**Task details**
Could you copy the whole listing below word for word, leaving out the pictures?
** begin Stored rows **
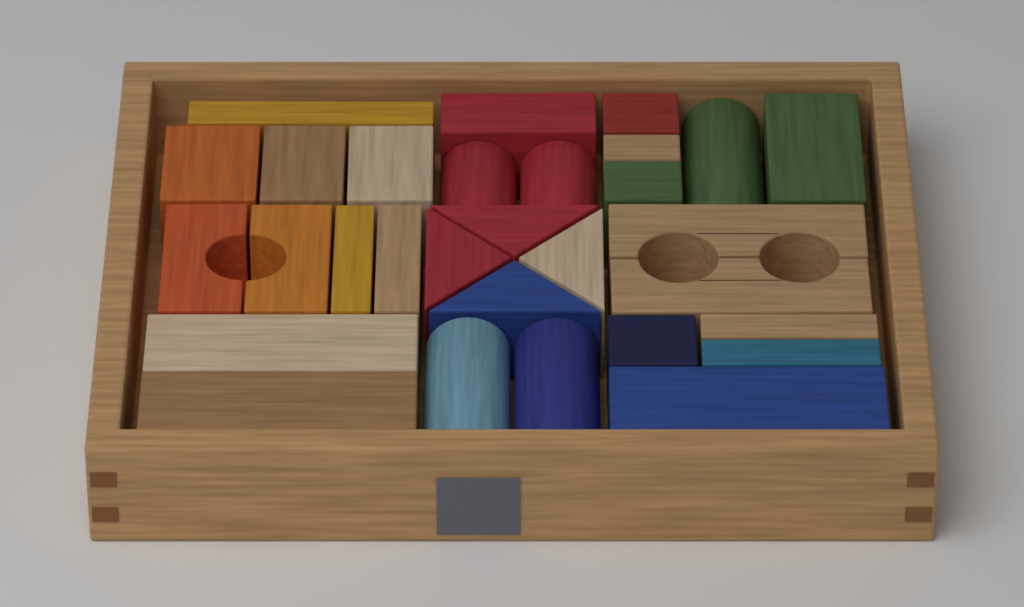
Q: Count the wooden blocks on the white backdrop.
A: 30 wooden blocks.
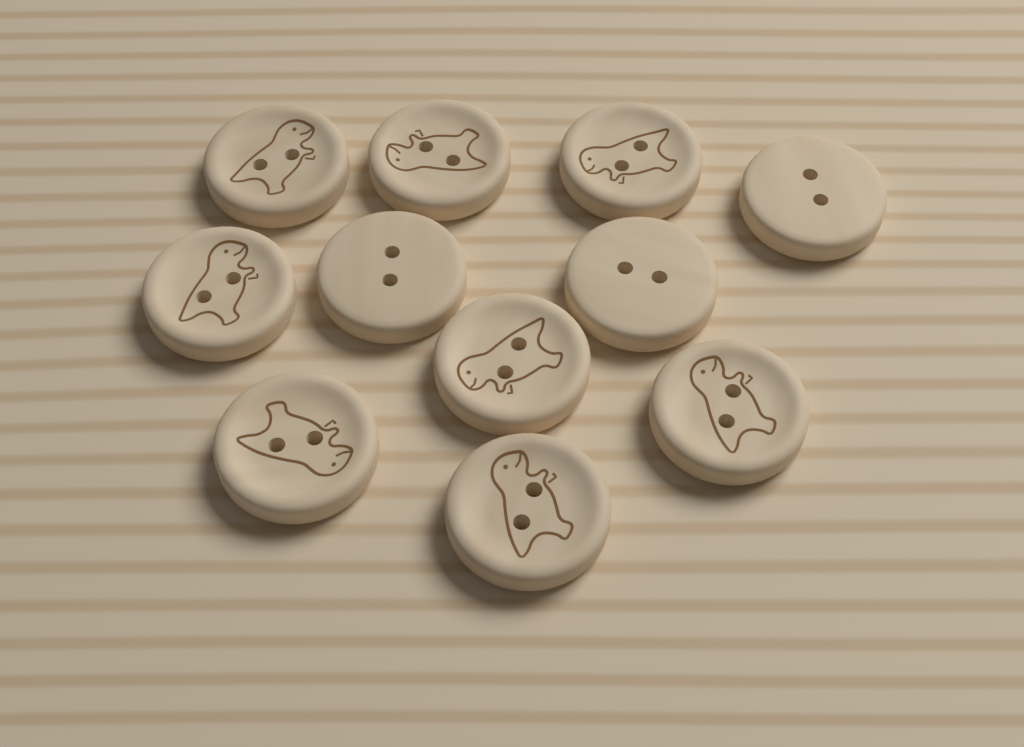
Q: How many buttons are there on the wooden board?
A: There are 11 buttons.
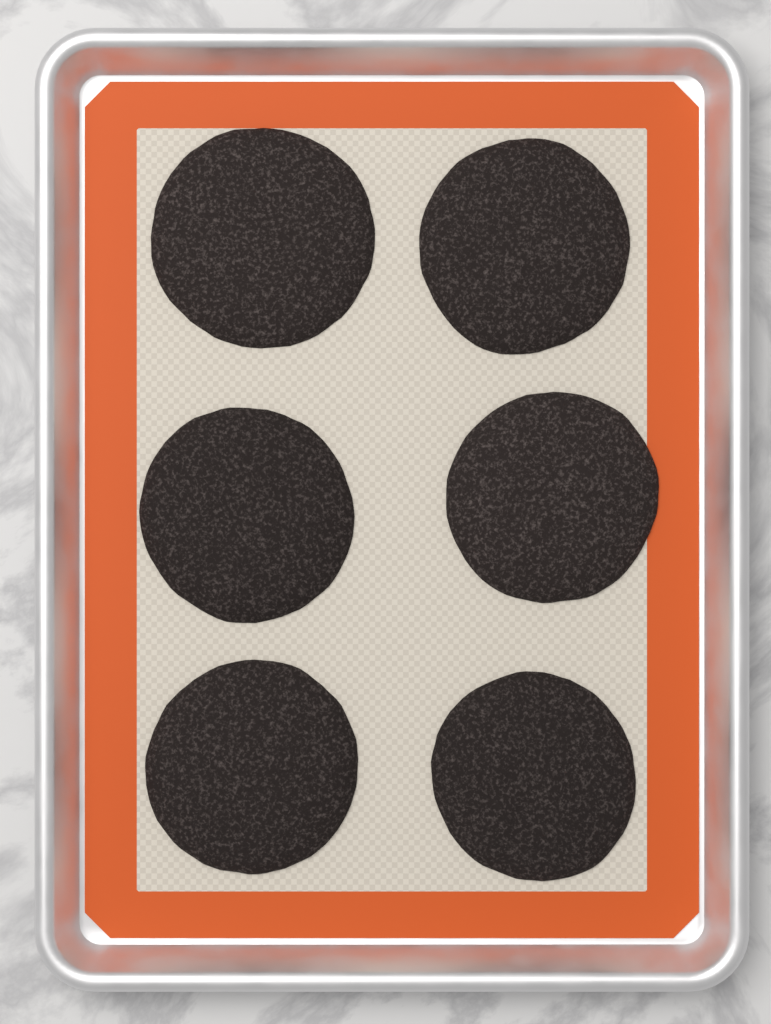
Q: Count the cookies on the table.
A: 6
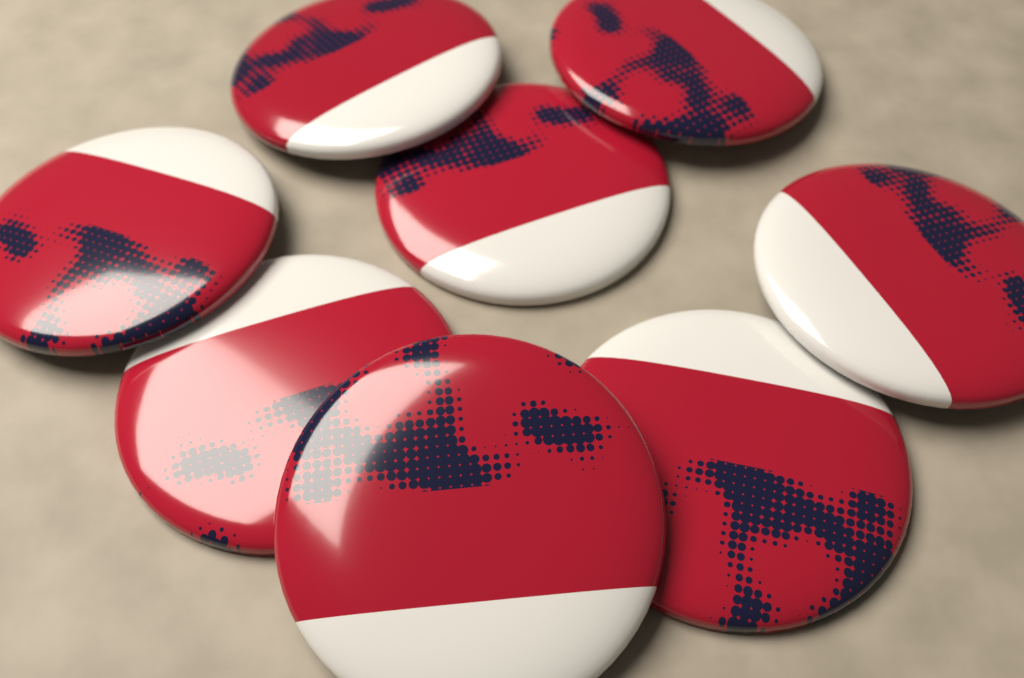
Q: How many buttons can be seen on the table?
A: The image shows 8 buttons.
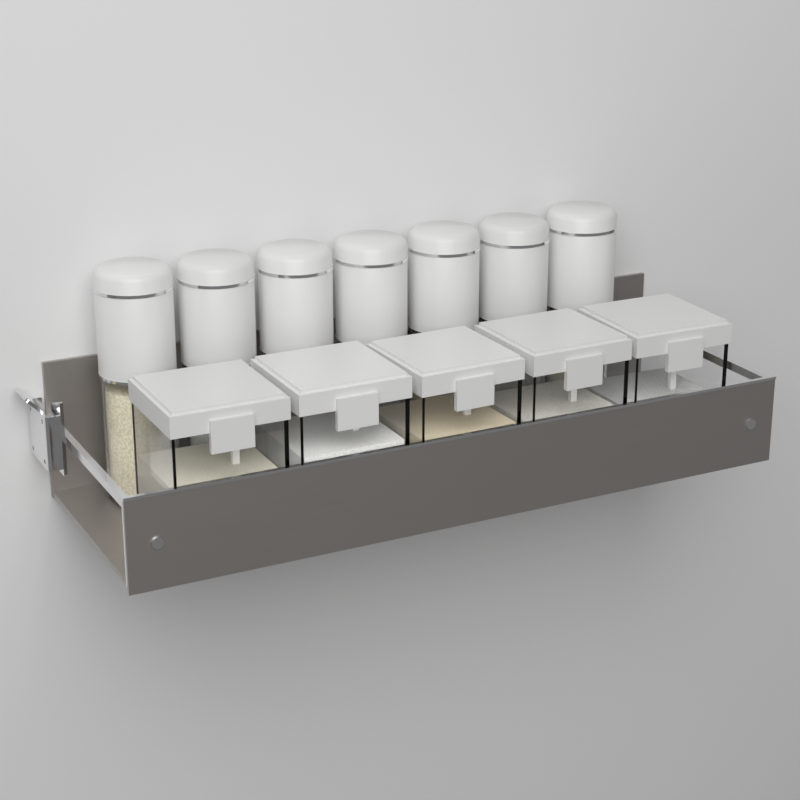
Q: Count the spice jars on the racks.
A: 7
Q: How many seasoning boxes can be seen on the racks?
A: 5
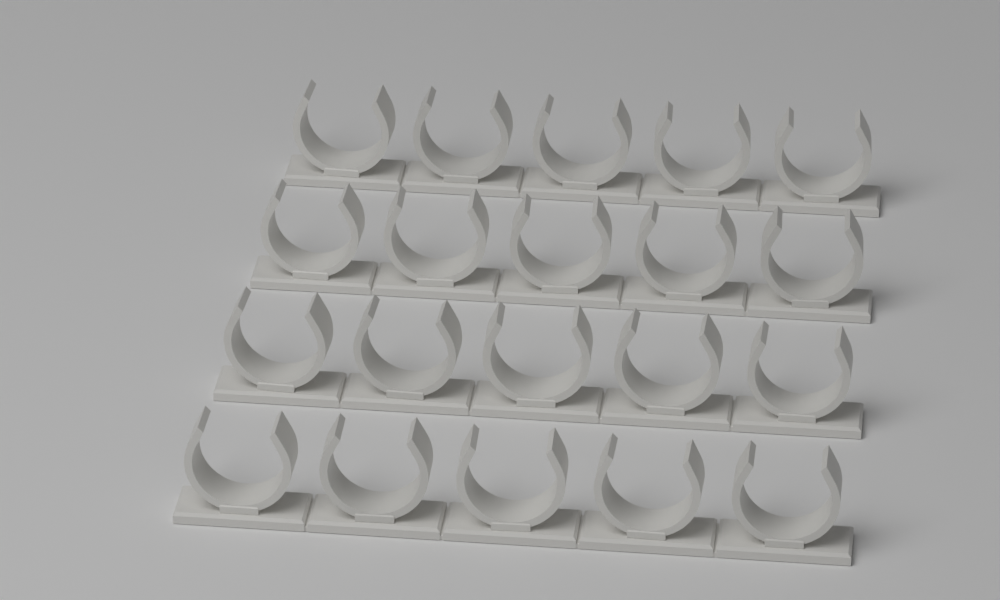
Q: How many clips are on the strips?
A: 20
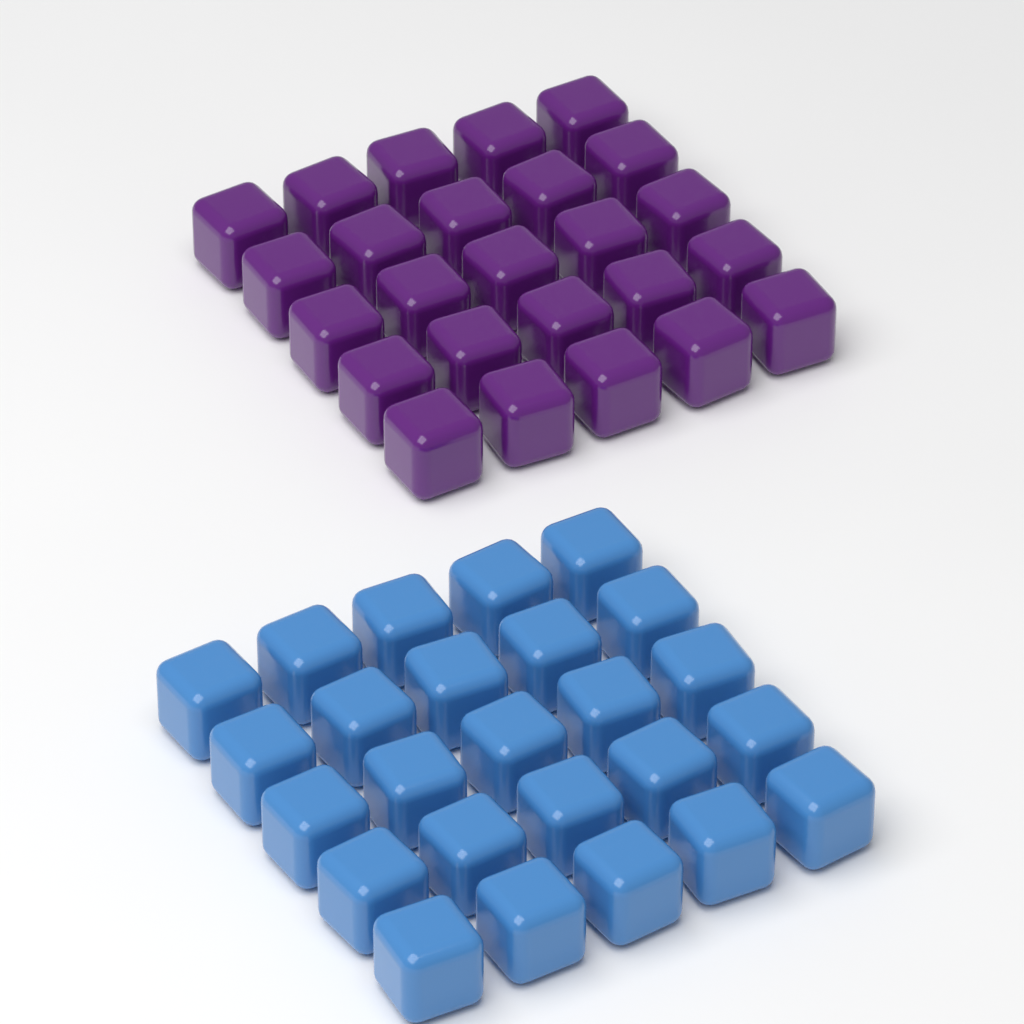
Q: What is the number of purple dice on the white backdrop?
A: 25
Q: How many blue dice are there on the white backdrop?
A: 25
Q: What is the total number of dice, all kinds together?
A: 50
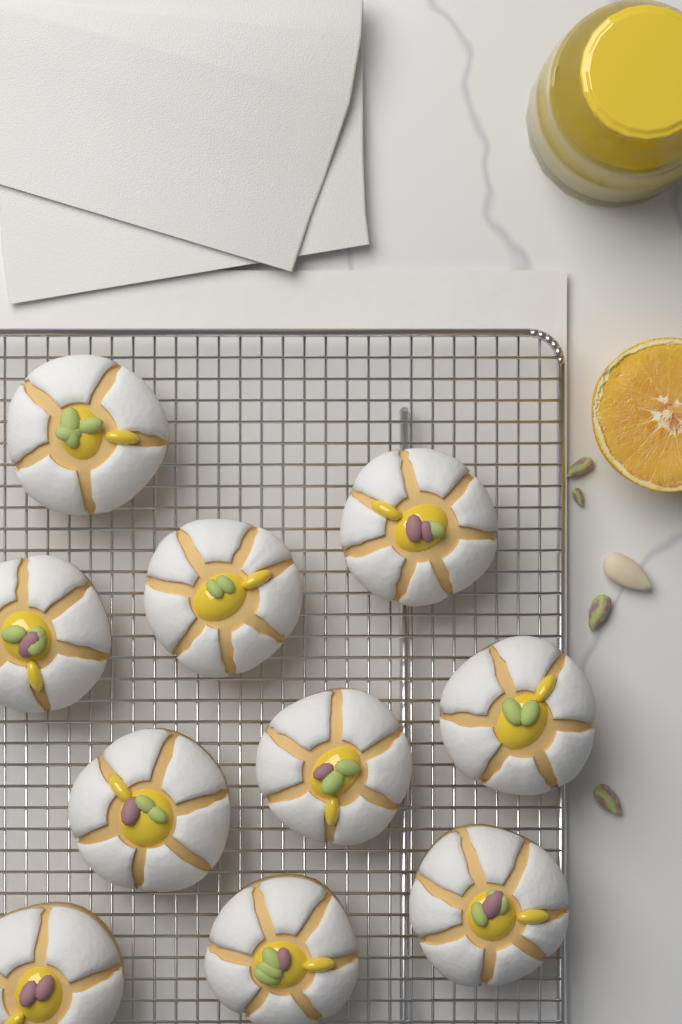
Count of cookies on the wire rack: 10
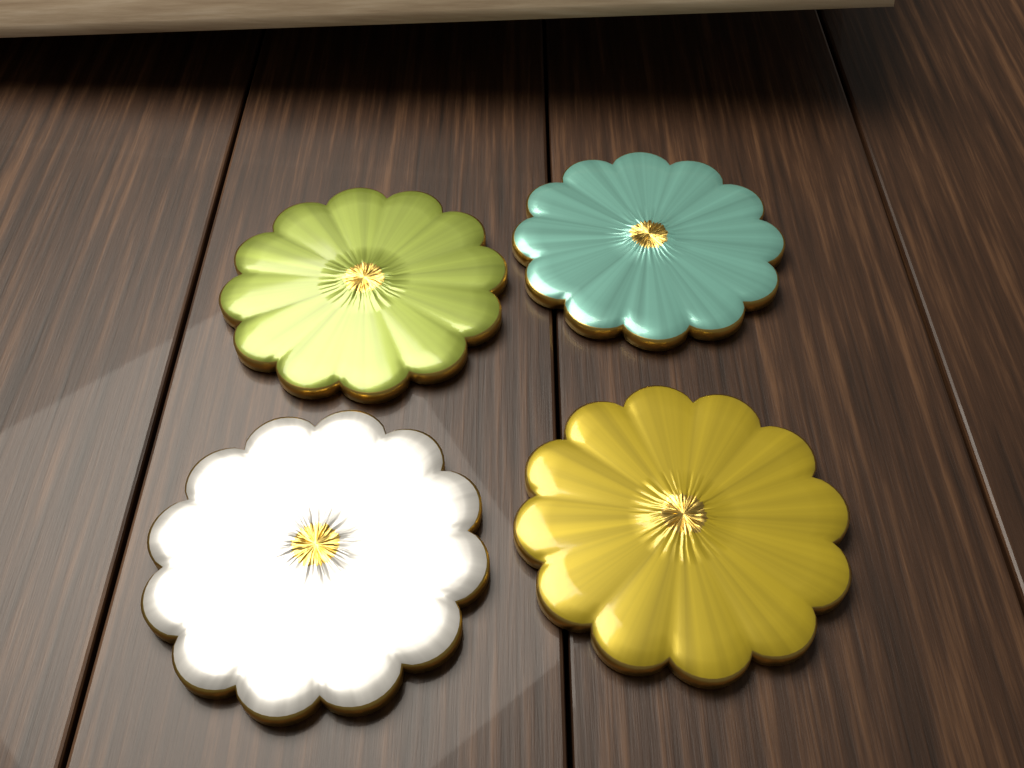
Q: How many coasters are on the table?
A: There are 4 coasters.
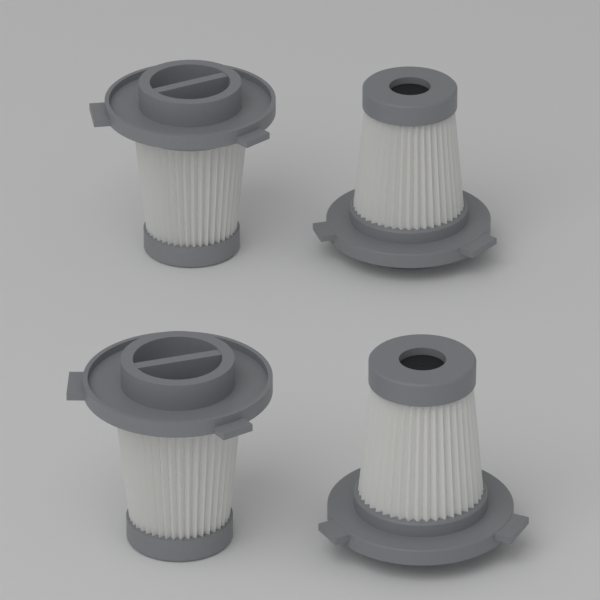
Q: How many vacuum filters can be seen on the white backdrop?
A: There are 4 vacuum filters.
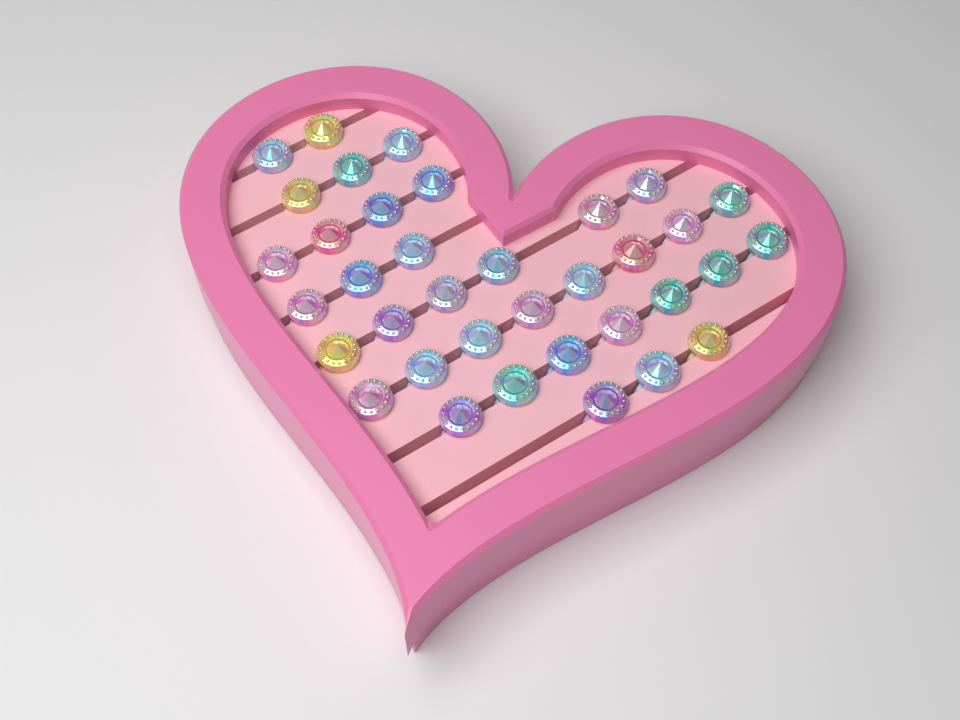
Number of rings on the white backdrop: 36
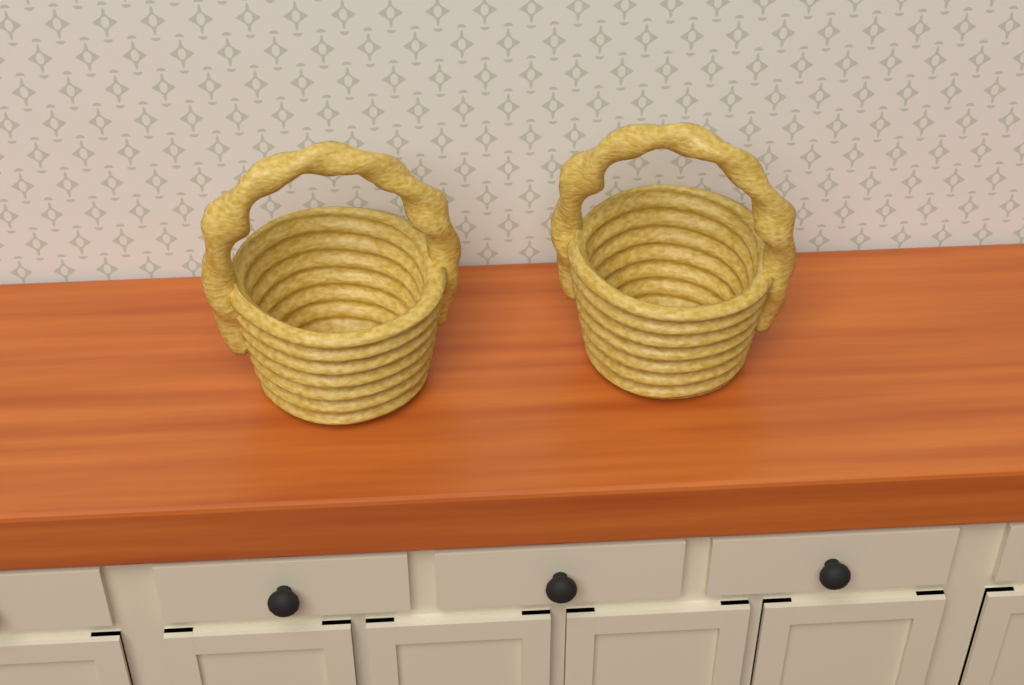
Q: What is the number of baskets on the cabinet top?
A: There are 2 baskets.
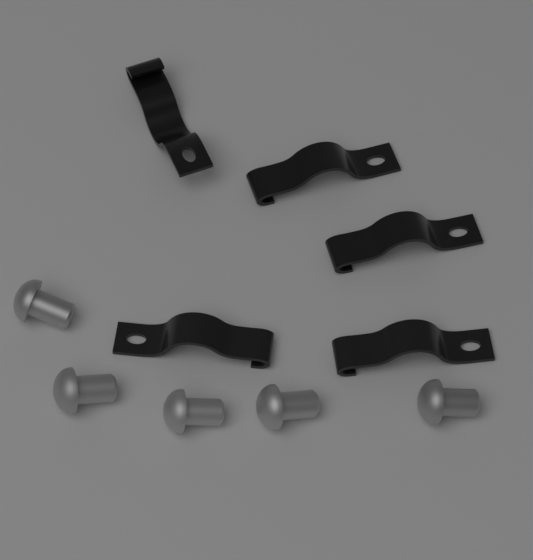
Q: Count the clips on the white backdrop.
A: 5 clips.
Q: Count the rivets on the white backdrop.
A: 5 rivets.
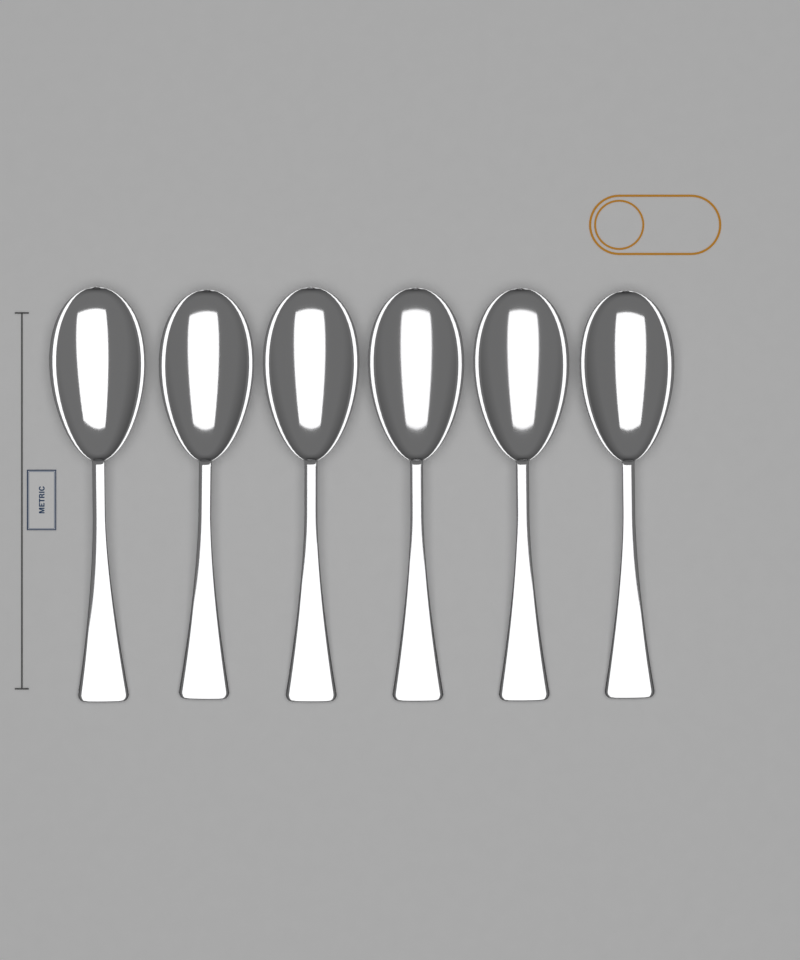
** end Stored rows **
**Solved exercise**
Q: Count the wooden blocks on the white backdrop.
A: 30 wooden blocks.
Q: How many buttons are there on the wooden board?
A: There are 11 buttons.
Q: Count the cookies on the table.
A: 6
Q: How many buttons can be seen on the table?
A: The image shows 8 buttons.
Q: Count the spice jars on the racks.
A: 7
Q: How many seasoning boxes can be seen on the racks?
A: 5
Q: How many clips are on the strips?
A: 20
Q: What is the number of purple dice on the white backdrop?
A: 25
Q: How many blue dice are there on the white backdrop?
A: 25
Q: What is the total number of dice, all kinds together?
A: 50
Count of cookies on the wire rack: 10
Q: How many coasters are on the table?
A: There are 4 coasters.
Q: How many vacuum filters can be seen on the white backdrop?
A: There are 4 vacuum filters.
Number of rings on the white backdrop: 36
Q: What is the number of baskets on the cabinet top?
A: There are 2 baskets.
Q: Count the clips on the white backdrop.
A: 5 clips.
Q: Count the rivets on the white backdrop.
A: 5 rivets.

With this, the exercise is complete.